> _Task to carry out_
Restate the lines word for word, from the first line of the records through the line containing "thumb tip: (666, 298)". Leave out the pictures and anything after that line.
-- Data follows --
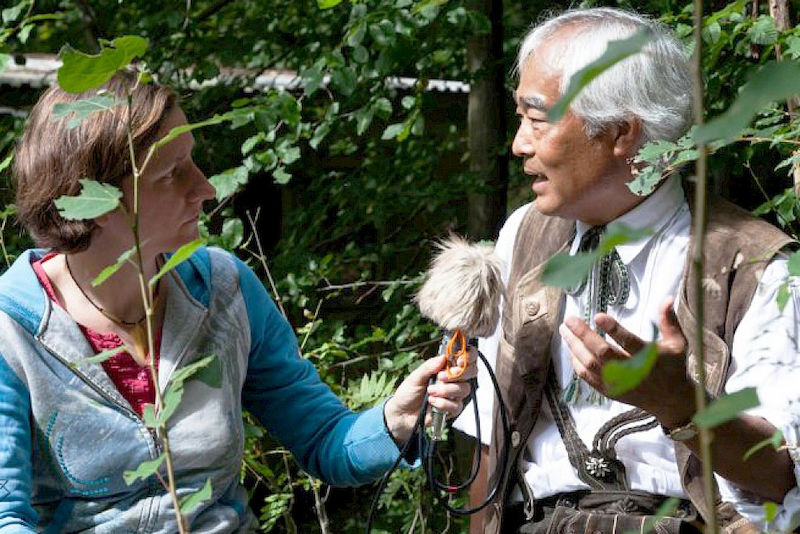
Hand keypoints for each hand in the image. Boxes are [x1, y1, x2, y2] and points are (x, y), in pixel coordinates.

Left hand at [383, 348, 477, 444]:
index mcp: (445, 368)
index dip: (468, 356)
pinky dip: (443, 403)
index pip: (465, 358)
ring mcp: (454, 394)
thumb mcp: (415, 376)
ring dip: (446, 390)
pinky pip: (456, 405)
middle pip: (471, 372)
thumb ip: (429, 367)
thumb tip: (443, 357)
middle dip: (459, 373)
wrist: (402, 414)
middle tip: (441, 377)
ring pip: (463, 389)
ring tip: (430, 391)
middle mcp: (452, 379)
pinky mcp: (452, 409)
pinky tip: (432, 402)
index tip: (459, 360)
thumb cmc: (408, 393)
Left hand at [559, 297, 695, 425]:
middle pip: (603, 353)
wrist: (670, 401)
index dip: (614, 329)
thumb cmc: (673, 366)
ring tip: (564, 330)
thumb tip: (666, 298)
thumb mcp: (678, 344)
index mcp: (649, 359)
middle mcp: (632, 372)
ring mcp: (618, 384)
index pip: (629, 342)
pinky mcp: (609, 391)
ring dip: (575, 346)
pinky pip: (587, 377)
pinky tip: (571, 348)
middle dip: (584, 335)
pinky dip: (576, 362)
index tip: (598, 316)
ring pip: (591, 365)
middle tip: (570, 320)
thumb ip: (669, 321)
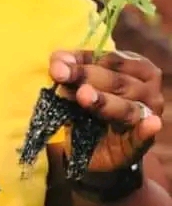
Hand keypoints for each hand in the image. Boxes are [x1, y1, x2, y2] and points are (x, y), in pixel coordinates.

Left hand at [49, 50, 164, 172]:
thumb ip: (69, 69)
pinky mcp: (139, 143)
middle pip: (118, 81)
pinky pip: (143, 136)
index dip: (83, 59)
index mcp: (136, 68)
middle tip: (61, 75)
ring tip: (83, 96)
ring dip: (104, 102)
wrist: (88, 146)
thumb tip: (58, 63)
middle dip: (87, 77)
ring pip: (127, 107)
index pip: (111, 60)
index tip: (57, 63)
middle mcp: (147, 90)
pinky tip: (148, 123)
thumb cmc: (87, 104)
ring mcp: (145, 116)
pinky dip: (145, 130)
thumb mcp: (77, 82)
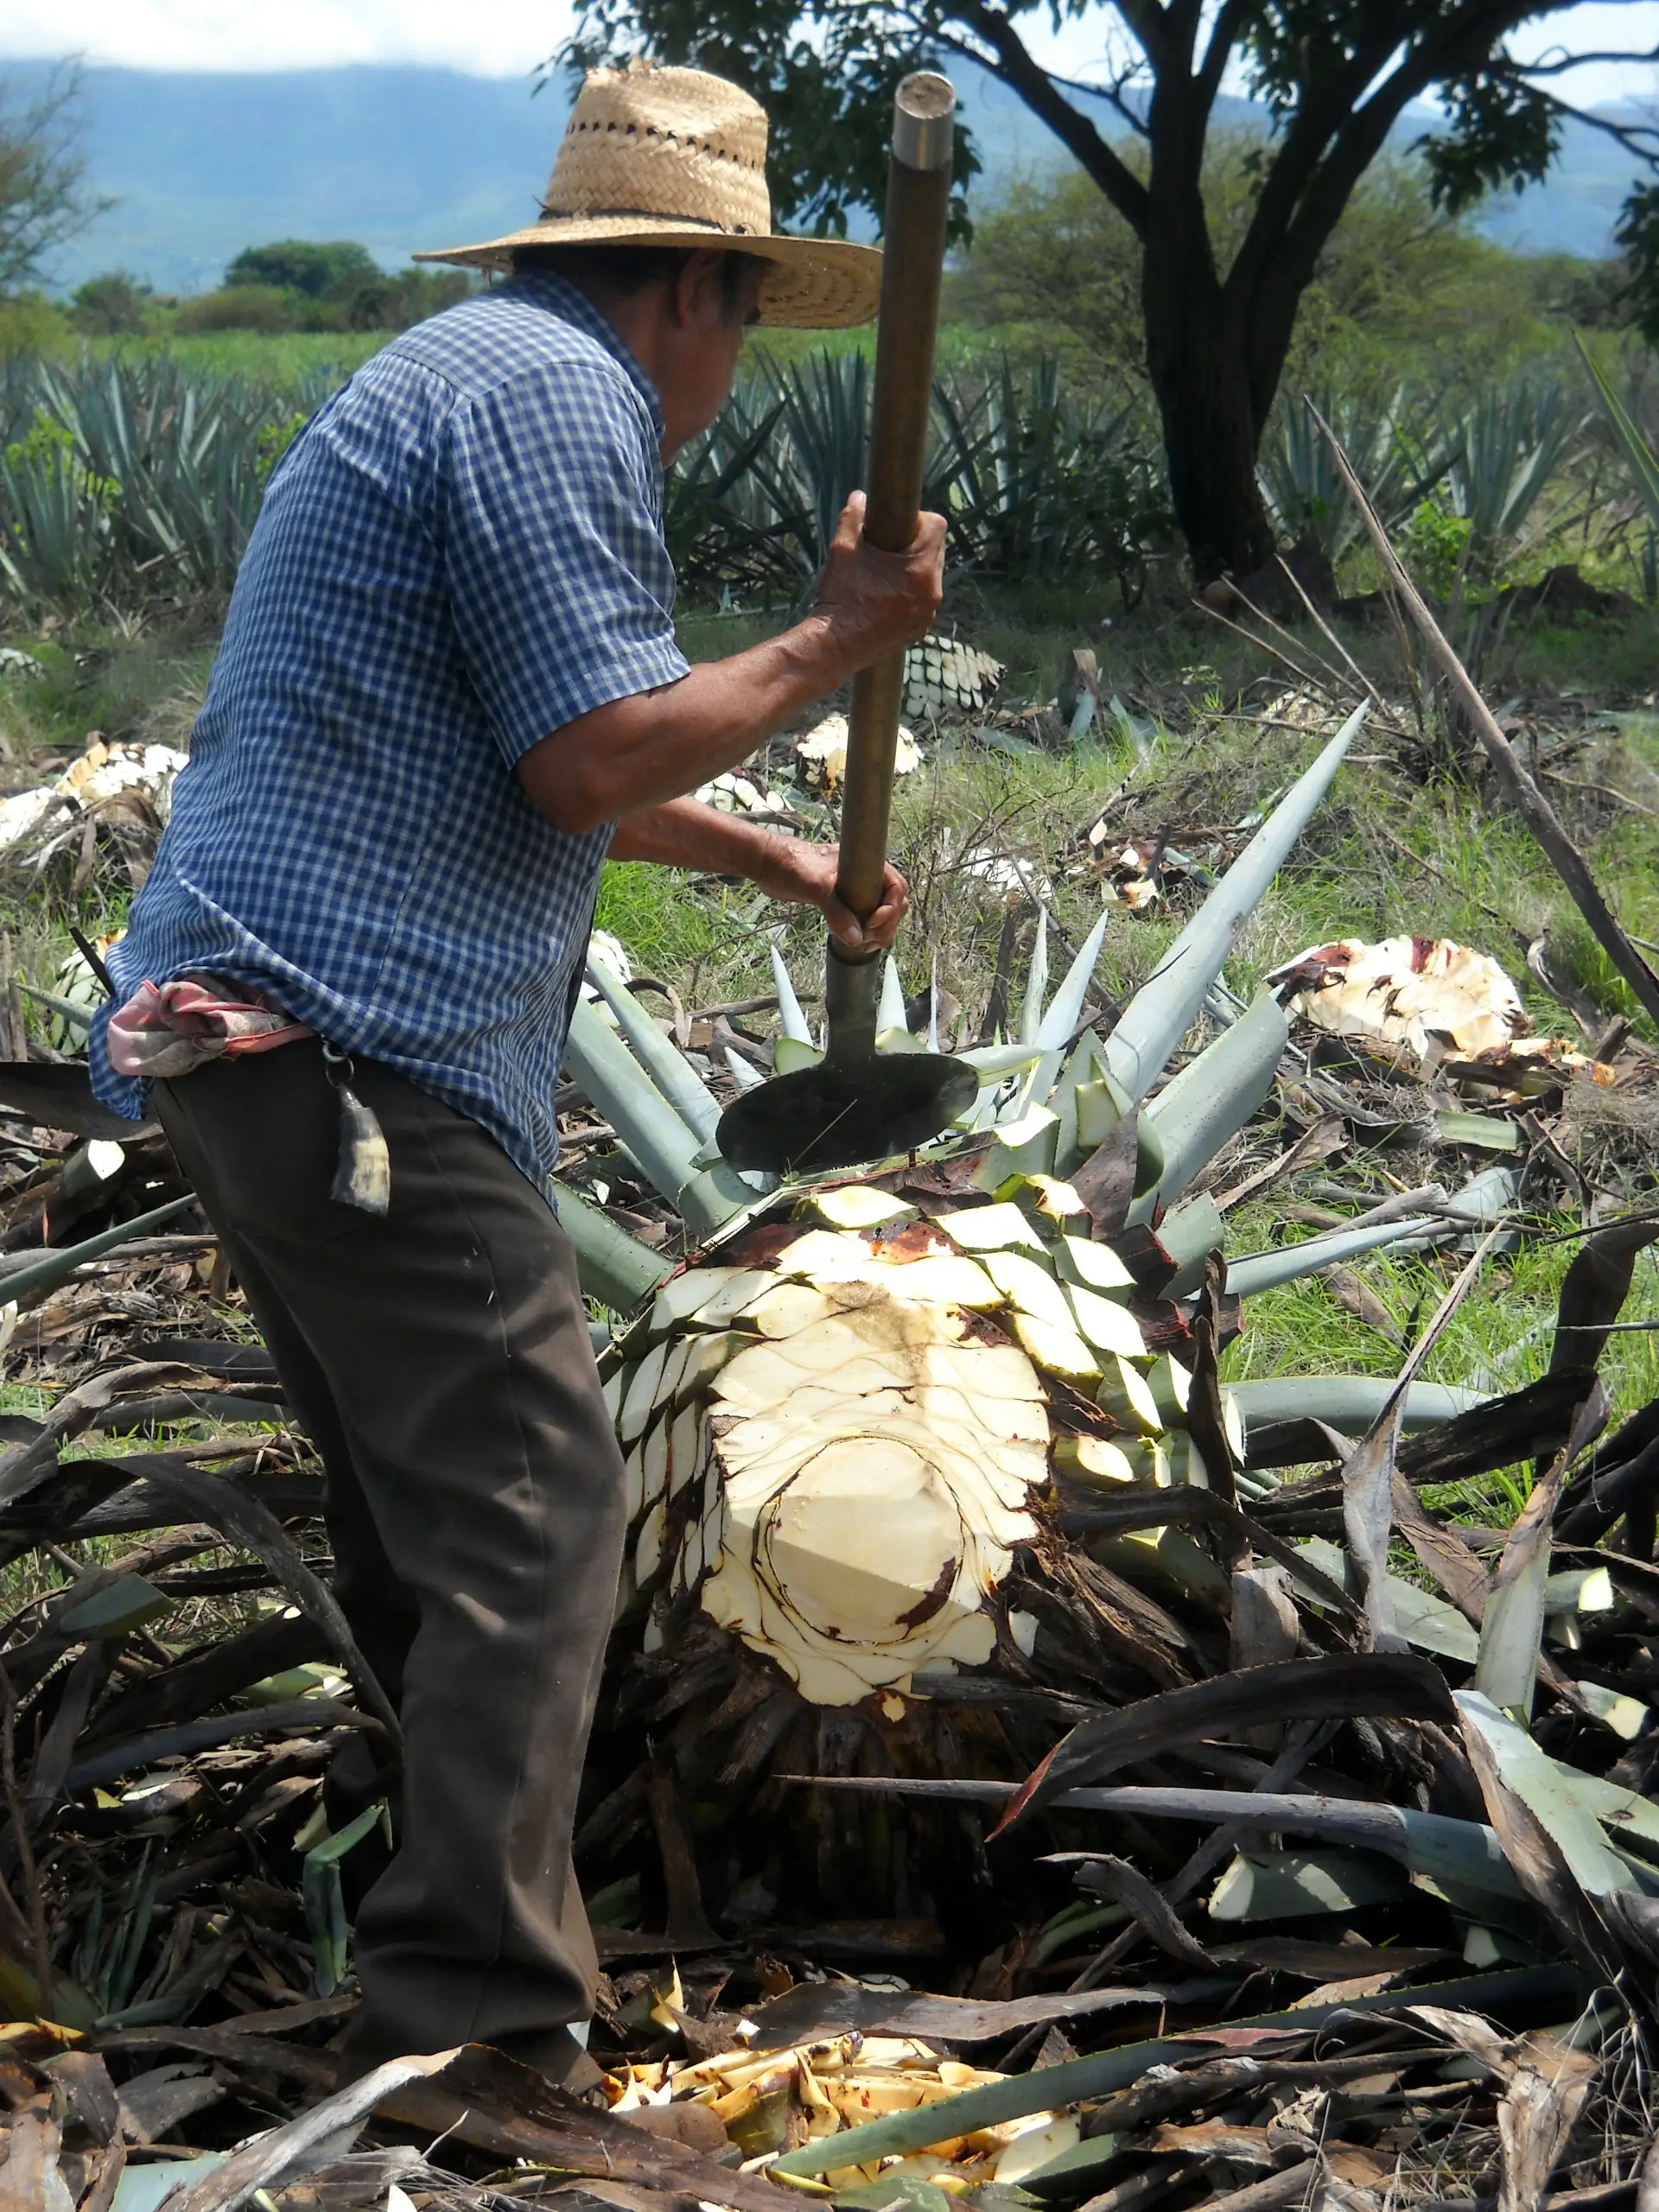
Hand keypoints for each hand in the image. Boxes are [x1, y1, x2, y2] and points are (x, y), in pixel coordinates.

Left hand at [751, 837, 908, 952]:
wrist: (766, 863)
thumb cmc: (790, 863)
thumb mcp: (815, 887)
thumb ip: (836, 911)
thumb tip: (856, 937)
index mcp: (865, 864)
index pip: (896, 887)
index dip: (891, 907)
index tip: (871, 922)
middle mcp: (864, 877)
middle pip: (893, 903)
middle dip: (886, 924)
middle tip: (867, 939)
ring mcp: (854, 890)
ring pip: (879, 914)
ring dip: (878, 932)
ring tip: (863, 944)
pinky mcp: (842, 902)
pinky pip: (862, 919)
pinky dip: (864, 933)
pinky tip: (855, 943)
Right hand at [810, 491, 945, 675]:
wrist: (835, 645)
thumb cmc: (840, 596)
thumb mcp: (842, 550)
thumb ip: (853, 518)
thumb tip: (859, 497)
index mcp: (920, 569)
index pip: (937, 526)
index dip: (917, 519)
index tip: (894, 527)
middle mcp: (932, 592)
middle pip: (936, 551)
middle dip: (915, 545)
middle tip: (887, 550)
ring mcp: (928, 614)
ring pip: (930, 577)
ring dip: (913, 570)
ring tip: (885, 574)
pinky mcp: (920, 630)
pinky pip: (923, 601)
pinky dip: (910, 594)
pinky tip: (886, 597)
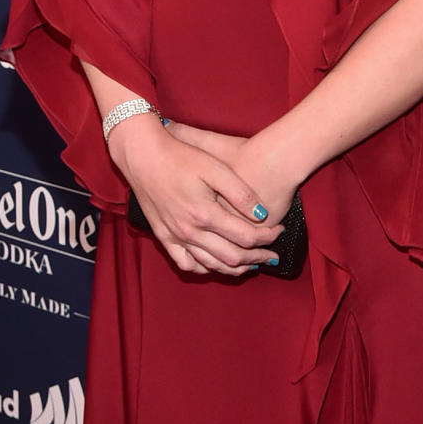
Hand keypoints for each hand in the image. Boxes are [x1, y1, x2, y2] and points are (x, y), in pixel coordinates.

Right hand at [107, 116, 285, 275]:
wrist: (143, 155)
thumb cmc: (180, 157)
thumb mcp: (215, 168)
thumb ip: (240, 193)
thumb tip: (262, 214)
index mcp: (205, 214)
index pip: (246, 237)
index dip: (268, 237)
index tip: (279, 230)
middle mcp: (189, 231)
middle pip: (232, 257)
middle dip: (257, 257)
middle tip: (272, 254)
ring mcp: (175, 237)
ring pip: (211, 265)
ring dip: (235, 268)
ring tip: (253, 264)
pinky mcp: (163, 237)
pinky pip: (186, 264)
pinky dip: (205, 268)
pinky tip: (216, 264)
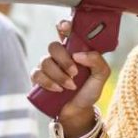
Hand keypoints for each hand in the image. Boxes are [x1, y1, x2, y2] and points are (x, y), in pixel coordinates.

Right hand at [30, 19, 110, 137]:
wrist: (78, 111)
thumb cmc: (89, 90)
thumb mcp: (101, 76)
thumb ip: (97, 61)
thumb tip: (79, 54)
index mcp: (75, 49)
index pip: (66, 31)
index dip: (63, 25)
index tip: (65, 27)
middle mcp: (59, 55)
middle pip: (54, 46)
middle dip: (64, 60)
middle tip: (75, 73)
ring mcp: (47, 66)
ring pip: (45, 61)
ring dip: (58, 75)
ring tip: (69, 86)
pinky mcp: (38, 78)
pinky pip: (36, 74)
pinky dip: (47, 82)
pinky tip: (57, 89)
-- Data concluded --
> _Response_
Hand keypoints for each hand in the image. Boxes are [x1, y1, x2, y2] and points are (x, y), in pixel coordinates.

Left hand at [383, 348, 477, 444]:
index mcp: (445, 368)
index dip: (468, 356)
pinky dip: (443, 403)
index pip: (465, 358)
ring mcp: (454, 394)
thumb mcp: (415, 376)
ring dip: (446, 390)
pinky pip: (456, 405)
middle pip: (471, 372)
thumb ip: (429, 367)
thumb tip: (443, 357)
middle dip: (459, 373)
wrist: (402, 414)
middle tip: (441, 377)
ring pip: (463, 389)
ring tip: (430, 391)
middle mcp: (452, 379)
pinky mcp: (452, 409)
pinky tip: (432, 402)
index tip: (459, 360)
thumb cmc: (408, 393)
Left hand at [559, 297, 695, 425]:
middle pip: (603, 353)
wrist: (670, 401)
index dip: (614, 329)
thumb cmc: (673, 366)
ring tip: (564, 330)
thumb tip: (666, 298)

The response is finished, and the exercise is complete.